Isn't it about time we have another plant swap? I propose w have a Late Summer- Early Fall Plant Swap.

Anyone up for it?

James


----------



## LittleDip (May 20, 2007)

I am up for it again.


----------



## harrywitmore (Feb 9, 2004)

Works for me.


----------



## dom (Sep 23, 2007)

LETS DO IT


----------



## pet-teez (Oct 3, 2007)

Ah heck, me too!
Sadly I haven't hardly used any of the plants I got during the spring one and I even lost some of them...
I'm way closer to setting up (possibly 3) vivs.


----------



## JoshH (Feb 13, 2008)

I'm in, how do you guys normally do it?


----------



## jdart16 (Jun 5, 2008)

DEFINATELY IN

No- pothos, creeping fig, other common plants from home depot

Yes-epiphytic ferns, aquatic mosses, vining species, overall cool and unusual

Justin


----------



## NathanB (Jan 21, 2008)

im in too


----------



## pet-teez (Oct 3, 2007)

I really think we need to wait to start posting what we don't want until the organizer creates a new post for a summer/fall swap.


----------



## Corpus Callosum (Apr 7, 2007)

I'm glad to see everyone has been enjoying this enough to want to get the next one going, but I am really busy at work this month and would like to wait a bit before getting this going. If someone else wants to get a swap going now and organize it, they should do it, but I'm out until September.

Two options come to mind. We could have a swap now, and then just 3 months later already be at Thanksgiving and time for planning the Christmas swap (which may be a bit excessive for those who don't have many plants to trade). Or we could just make the next swap for Thanksgiving/Christmas time, and start planning it ahead of time. I remember there was a previous thread where people discussed ideas of making the swap more interesting, and now would also be a good time to continue those discussions and adjust for the next swap if desired.

I'm leaning towards the 2nd option, but you guys can discuss what you'd prefer to do, and we can go from there.


----------



## SeaDuck (Nov 8, 2006)

One thing to remember when planing a Christmas swap again is that it is freezing weather for many parts of the Country. This precludes me from participating. I also remember several with frozen plants last year. Robert


----------



## Corpus Callosum (Apr 7, 2007)

One benefit of planning it in advance would be that those who are shipping to people in cold weather, can ship earlier in October/November rather than December.


----------



## RarePlantBroker (Aug 3, 2008)

I'm in too. 

I have some pretty wierd stuff....

please, now pothos, creeping fig, wandering jew.

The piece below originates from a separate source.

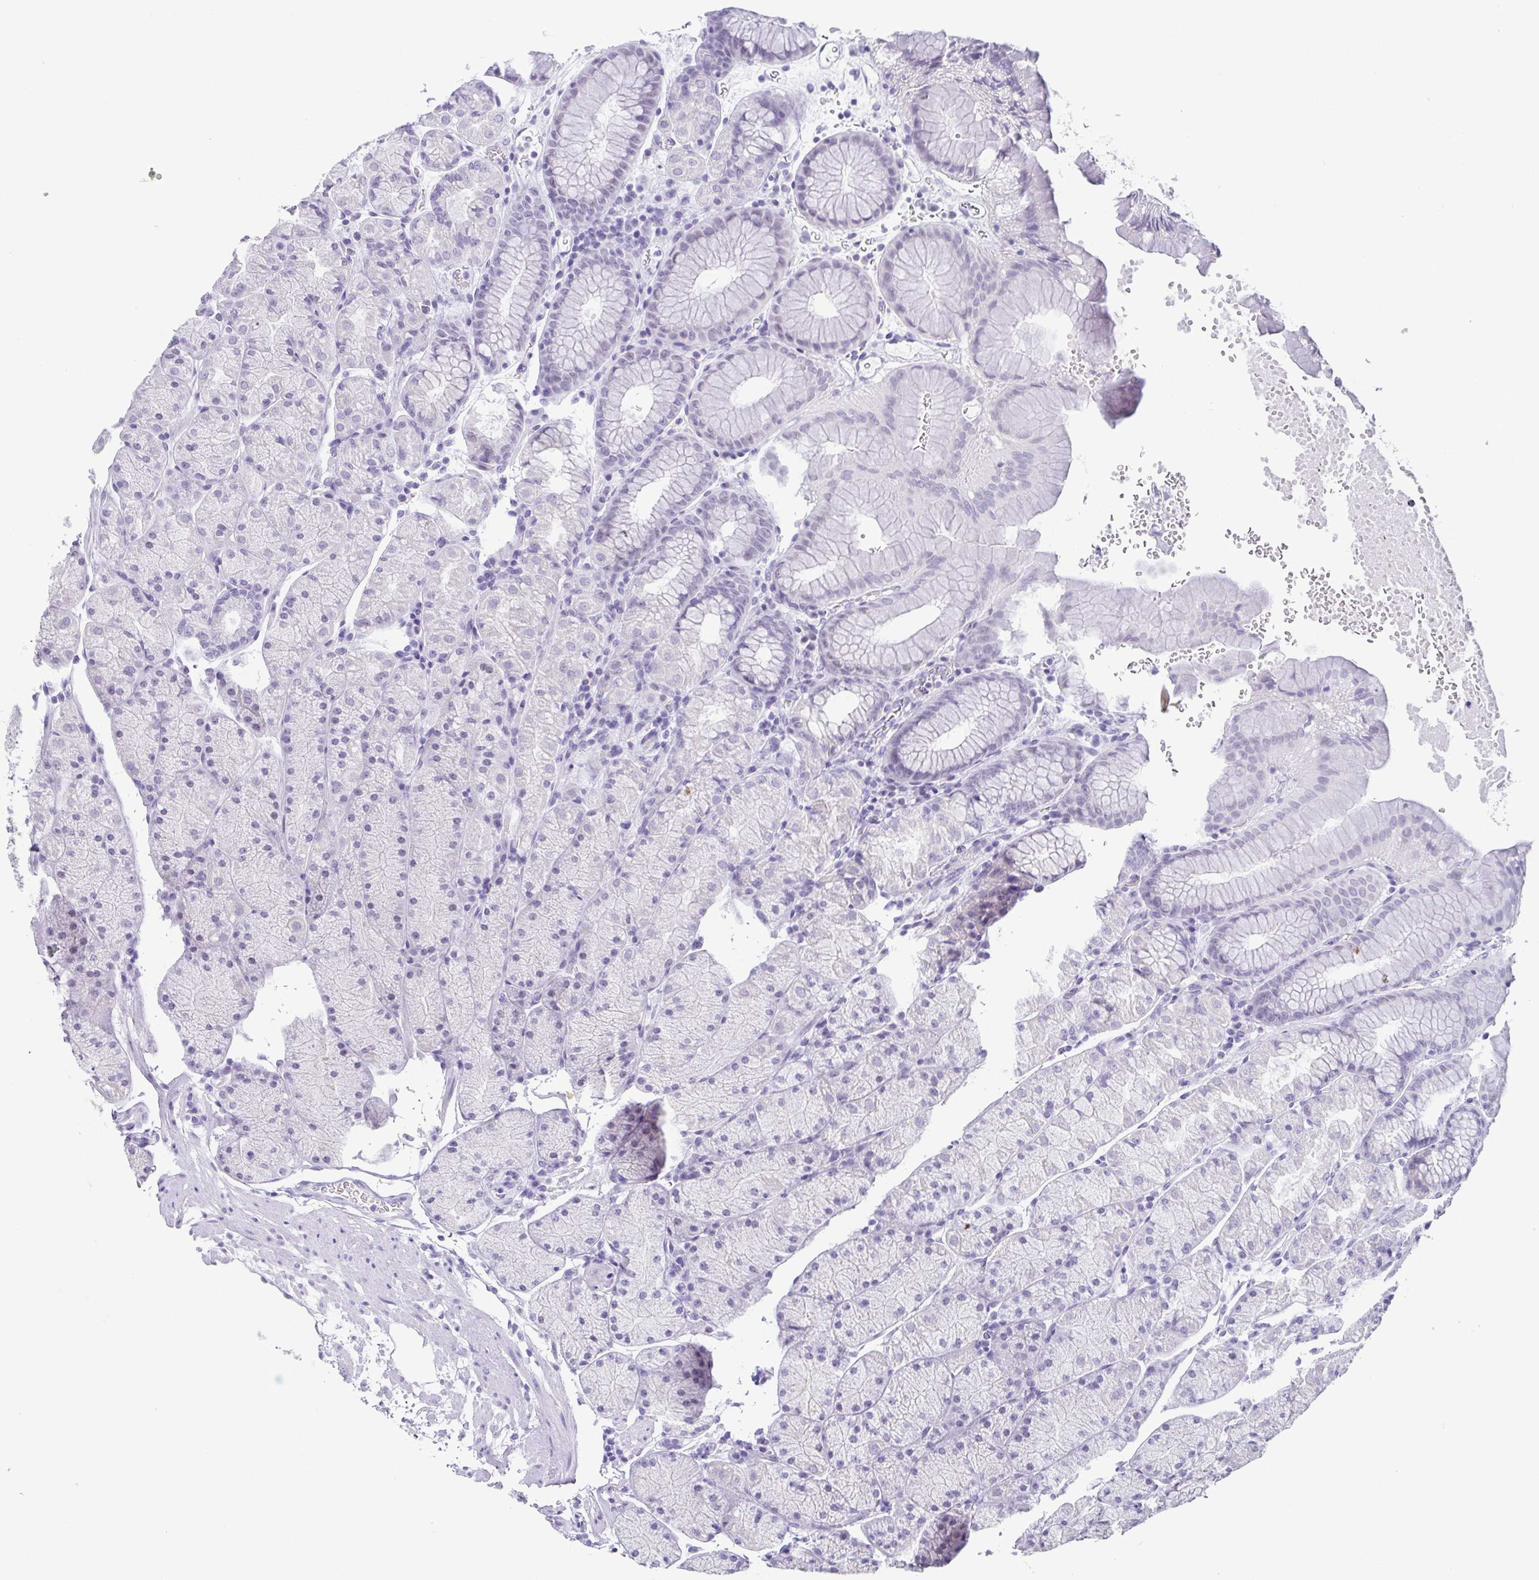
{"staining": {"intensity": "negative", "quantity": "none", "location": "none"}, "tissue": "stomach", "cell_type": "Glandular cells", "image_type": "normal", "snomed": [{"axis": "morphology", "description": "Normal tissue, NOS"}, {"axis": "topography", "description": "Stomach, upper"}, {"axis": "topography", "description": "Stomach"}], "caption": "Glandular cells are negative for protein expression in unremarkable human stomach. Brightfield microscopy of immunohistochemistry stained with DAB (3,3'-diaminobenzidine) (brown) and hematoxylin (blue), captured at high magnification.", "gene": "ESX1", "patient": {"sex": "male", "age": 76}}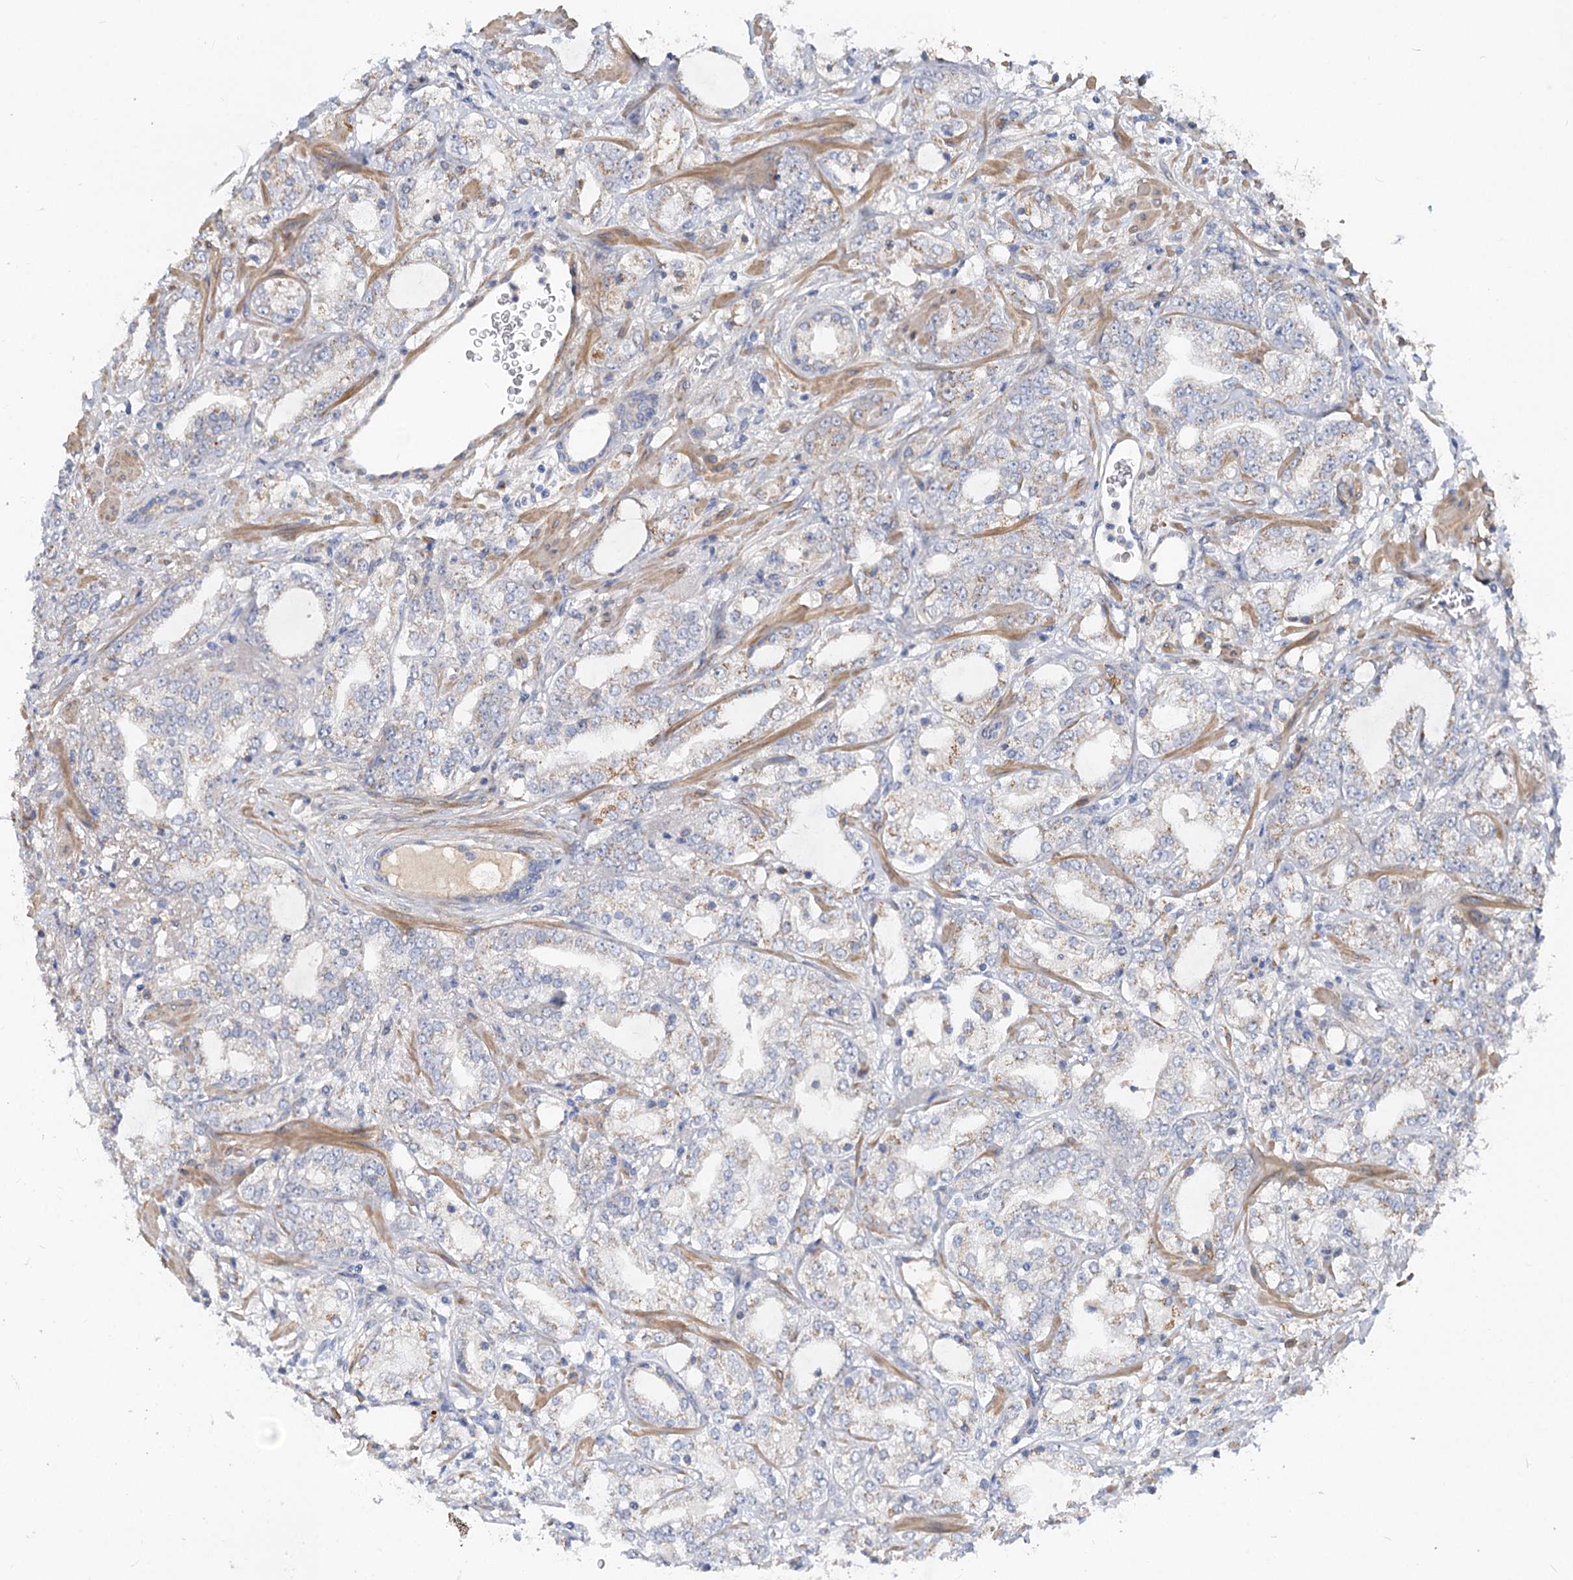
{"staining": {"intensity": "weak", "quantity": "25%-75%", "location": "cytoplasmic/membranous"}, "tissue": "prostate cancer", "cell_type": "Tumor cells", "image_type": "cancer", "snomed": [{"axis": "morphology", "description": "Adenocarcinoma, High grade"}, {"axis": "topography", "description": "Prostate"}], "caption": "DAB (3,3'-diaminobenzidine) immunohistochemical staining of adenocarcinoma (high-grade) (prostate) exhibits weak cytoplasmic/membranous protein positivity in approximately 25%-75% of tumor cells.", "gene": "FGF19", "patient": {"sex": "male", "age": 64}}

Yes--bromeliads, odd aroids, gesneriads....


----------



## porkchop48 (May 16, 2006)

count me it
for when ever it is


----------



## JoshH (Feb 13, 2008)

I've got some cool stuff, kinda uncommon to share.

No~ non-S. American, 
Yes~pleurothallids/orchid divisions, mosses, anthurium/aroids, anything S.A. and epiphytic


----------



## Mywebbedtoes (Jul 2, 2007)

I will have very worth while stuff in November, but untill then nothing amazing. But I am interested.


----------



## vivariman (Sep 26, 2007)

Im in if my parents let me, (they think its kind of wierd) but I'd only want to do it around november. I too have some very cool plants for some very lucky people, but I would want to wait until they grow a little more before I take cuttings from them

NO~pothos, creeping fig, wandering jew, home depot plants

Yes~ Anything Epiphytic, or if you don't have anything epiphytic, just watever you think is cool  

I'll edit here If my parents said yes or no.


----------